While I was reflecting on these thoughts, I asked myself why do I consistently got my finger on the self-destruct? Why am I constantly expecting a ride or die? When mine’s the only heart, I’m going to have for life. After all the times I went and fucked it up, I wonder when “I love me” is enough? Being my own harshest critic used to be my favorite profession, I’m good at believing a whole lot of shit. Well, I say that’s enough. I can’t keep up living this life being my own enemy. This is a learned behavior; you can always unlearn. I forgot about me, and that’s the worst crime, I forgot to love me before falling for him.
Therefore now I’ll place myself first, learn once again to love because I don’t require anybody else to feel good on my own. I’m going to put my body first and if I’m going to love someone that’s going to be myself. Because I’m the only one who’s under no circumstances going to break my heart, not ever. The most challenging and significant relationship of all is the one you have with yourself. If you’re lucky enough to find someone to love the you, you love, well that’s just amazing. Until that I will not be looking for approval or the love I so much deserve on somebody else.
You can take off all my makeup cause I love what’s under it. Rub off all your words, don’t give a shit, I’m over it. Comment on my weight, suggesting I should loose some, I don’t care because I embrace all of it. Want to talk about color? It’s the skin that I’m in, I get from my mommy. I’m growing, got stretch marks and I think they are provocative. I don’t owe anyone nothing.

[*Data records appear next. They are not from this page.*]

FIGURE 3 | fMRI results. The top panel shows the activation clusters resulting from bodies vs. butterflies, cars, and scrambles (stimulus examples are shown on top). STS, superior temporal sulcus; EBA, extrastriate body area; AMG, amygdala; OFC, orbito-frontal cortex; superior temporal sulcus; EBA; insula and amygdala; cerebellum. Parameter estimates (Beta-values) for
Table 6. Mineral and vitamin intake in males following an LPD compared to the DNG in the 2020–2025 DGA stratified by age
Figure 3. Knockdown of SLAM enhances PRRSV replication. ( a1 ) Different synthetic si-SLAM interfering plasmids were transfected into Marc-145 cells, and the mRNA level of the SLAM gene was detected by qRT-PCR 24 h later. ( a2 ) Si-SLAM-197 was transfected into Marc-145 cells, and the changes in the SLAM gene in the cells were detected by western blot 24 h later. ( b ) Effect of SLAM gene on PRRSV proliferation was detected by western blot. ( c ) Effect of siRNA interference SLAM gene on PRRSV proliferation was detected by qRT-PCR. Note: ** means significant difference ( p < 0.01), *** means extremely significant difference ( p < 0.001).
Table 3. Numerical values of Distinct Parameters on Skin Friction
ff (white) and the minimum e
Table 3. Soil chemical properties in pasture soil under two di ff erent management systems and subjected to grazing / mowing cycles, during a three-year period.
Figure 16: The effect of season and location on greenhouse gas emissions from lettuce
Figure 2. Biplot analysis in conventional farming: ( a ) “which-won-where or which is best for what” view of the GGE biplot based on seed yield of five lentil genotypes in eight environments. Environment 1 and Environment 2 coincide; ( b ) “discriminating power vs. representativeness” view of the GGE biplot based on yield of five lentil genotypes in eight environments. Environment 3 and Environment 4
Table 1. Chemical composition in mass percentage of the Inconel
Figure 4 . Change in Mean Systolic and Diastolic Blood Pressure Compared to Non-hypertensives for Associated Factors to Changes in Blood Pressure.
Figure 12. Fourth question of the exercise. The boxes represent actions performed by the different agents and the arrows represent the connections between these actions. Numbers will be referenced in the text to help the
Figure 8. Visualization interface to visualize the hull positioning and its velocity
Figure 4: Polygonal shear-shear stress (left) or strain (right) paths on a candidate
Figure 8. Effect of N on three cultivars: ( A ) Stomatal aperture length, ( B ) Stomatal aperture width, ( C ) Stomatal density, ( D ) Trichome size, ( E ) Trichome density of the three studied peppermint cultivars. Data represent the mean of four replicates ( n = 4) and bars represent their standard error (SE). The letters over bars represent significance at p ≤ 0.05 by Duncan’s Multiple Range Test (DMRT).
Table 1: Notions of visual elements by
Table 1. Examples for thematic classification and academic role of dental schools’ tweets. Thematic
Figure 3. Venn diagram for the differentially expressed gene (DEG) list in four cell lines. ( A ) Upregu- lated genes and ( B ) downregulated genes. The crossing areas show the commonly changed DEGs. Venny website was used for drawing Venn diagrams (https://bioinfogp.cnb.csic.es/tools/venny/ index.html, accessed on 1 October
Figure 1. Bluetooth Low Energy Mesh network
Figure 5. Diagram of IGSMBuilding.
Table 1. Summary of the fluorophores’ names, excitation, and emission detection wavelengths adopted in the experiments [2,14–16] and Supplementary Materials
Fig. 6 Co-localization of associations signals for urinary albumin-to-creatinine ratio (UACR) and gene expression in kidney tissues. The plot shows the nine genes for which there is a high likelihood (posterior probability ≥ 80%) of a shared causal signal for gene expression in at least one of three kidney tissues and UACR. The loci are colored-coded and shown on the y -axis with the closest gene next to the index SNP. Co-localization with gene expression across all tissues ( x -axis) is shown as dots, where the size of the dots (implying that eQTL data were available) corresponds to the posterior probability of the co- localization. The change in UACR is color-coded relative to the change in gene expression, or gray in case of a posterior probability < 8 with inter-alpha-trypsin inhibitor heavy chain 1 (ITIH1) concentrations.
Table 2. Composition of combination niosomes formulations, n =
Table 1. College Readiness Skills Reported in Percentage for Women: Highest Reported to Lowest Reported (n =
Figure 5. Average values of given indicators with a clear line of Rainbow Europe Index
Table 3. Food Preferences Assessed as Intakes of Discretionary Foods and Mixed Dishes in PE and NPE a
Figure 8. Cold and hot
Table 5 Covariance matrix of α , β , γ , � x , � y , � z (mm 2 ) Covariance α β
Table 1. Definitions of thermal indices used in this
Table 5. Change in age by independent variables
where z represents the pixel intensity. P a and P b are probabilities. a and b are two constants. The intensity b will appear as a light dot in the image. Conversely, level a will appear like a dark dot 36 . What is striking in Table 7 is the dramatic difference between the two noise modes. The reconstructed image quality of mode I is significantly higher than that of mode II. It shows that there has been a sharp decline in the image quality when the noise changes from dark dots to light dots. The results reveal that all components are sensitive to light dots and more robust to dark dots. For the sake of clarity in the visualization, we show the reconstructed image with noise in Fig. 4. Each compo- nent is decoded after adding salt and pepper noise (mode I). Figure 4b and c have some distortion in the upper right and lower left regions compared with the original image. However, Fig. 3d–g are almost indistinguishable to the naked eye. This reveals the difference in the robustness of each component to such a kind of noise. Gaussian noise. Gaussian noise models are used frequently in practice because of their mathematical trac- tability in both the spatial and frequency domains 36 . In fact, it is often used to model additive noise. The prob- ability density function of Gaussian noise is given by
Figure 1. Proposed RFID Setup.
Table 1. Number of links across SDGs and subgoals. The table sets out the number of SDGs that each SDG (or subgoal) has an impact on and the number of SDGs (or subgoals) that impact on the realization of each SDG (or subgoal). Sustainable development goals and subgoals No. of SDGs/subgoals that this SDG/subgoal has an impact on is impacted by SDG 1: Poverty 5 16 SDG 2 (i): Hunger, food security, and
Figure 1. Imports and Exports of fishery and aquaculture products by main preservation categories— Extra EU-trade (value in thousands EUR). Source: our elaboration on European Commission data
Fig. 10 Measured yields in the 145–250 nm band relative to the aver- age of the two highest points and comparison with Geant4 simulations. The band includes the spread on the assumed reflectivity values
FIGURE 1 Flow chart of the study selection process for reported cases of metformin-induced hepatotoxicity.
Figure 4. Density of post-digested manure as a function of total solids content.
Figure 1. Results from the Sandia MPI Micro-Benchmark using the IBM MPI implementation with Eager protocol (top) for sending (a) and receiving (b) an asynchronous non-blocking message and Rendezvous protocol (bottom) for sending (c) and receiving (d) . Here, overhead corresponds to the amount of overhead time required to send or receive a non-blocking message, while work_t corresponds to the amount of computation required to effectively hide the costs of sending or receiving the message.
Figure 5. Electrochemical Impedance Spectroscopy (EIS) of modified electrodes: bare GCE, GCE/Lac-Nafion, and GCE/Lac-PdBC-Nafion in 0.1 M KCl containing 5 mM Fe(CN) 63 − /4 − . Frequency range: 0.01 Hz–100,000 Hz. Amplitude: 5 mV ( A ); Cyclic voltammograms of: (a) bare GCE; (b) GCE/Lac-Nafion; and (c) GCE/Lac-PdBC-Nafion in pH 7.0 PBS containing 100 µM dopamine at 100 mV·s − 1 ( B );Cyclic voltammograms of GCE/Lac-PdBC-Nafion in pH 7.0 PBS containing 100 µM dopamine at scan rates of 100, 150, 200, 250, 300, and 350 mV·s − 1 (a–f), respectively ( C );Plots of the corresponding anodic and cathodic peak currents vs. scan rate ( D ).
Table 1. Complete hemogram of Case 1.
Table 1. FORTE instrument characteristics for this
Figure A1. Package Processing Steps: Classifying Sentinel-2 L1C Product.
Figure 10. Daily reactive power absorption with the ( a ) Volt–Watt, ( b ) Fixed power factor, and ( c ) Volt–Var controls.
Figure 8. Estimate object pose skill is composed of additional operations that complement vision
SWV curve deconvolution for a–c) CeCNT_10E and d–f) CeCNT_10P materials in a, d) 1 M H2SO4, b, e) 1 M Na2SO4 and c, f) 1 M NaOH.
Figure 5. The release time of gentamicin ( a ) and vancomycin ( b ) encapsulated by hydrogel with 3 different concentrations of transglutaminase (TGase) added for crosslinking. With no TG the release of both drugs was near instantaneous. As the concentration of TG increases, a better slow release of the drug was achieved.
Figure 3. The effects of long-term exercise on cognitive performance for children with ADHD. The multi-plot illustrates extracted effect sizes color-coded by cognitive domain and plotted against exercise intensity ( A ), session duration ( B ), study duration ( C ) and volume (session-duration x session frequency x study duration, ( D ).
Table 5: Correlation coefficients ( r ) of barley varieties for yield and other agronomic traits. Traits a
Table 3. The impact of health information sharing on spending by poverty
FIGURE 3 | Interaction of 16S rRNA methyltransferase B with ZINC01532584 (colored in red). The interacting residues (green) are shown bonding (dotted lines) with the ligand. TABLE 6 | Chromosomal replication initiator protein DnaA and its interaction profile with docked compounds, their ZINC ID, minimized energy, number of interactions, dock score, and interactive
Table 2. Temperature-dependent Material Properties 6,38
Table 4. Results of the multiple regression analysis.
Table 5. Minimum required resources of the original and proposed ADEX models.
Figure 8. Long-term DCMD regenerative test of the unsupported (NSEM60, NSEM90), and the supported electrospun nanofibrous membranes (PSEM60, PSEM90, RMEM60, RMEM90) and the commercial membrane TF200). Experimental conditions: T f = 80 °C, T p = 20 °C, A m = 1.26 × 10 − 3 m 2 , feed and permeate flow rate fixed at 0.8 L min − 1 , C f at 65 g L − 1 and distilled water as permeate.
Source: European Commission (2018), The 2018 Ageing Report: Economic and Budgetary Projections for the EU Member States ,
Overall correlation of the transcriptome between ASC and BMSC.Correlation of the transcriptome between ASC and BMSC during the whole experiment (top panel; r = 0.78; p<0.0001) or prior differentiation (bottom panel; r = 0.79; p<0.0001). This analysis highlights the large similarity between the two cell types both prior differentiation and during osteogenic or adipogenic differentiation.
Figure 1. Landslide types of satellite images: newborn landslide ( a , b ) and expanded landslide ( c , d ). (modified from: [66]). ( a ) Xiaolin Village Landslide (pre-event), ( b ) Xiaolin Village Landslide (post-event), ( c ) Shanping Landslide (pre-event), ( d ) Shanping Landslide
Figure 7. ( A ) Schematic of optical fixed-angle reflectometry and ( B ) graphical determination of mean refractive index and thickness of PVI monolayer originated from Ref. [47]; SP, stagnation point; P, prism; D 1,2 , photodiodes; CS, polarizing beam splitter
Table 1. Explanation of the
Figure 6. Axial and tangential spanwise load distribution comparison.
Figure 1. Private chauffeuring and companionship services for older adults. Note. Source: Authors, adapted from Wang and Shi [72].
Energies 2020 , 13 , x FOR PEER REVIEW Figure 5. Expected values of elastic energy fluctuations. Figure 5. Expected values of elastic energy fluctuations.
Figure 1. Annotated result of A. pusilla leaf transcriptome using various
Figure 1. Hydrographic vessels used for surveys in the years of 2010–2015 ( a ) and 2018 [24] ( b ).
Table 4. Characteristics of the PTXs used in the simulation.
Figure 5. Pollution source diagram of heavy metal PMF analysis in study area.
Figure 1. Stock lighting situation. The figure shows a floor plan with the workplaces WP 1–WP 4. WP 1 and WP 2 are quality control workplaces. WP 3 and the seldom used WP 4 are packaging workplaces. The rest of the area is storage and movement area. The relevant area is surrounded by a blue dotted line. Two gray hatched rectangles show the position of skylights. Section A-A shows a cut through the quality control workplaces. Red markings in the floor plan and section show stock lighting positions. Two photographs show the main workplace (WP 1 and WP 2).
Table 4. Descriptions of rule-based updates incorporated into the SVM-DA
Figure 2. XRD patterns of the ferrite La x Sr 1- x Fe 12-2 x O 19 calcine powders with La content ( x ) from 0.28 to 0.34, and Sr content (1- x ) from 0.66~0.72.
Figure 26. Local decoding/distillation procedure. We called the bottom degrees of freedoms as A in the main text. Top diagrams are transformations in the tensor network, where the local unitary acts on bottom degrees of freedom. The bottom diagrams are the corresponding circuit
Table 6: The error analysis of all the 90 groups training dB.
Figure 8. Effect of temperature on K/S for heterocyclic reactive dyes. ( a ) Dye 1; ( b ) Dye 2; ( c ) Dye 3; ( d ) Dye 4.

I’m a ten out of ten even when I forget. I love my rolls; I love my scars and if he tells me that I ain’t pretty well, I say, “I’m beautiful” that’s my committee. I’ll stay provocative, and he will still look at me. I don’t give a fuck anymore. As a result here’s to the person who called me fat, to the one who slut shamed me, to the coward that called me ugly. Cheers to you, in hopes that one day maybe you’ll find happiness. I feel sad for you, trying to bring down others to make you feel important. You’re not better, but you keep living a bitter life.
To those that struggle with their physique and receive critics about their body, let them be and shake it off. That is people that feel uncomfortable in their own skin. If you got little boobs, love it. If you got a big ass, grab it. If you got nothing big, rock it. It’s your life, go get it if you want it. Don’t care if you’re a man or a woman, blonde or brunette, big or small, plain or curvy, love who you are. I’m not an expert at self-love and don’t have it all, I’m not claiming to but I know I am special. Sometimes it can be difficult, and there will always be someone who can’t see your worth. Don’t let it be you.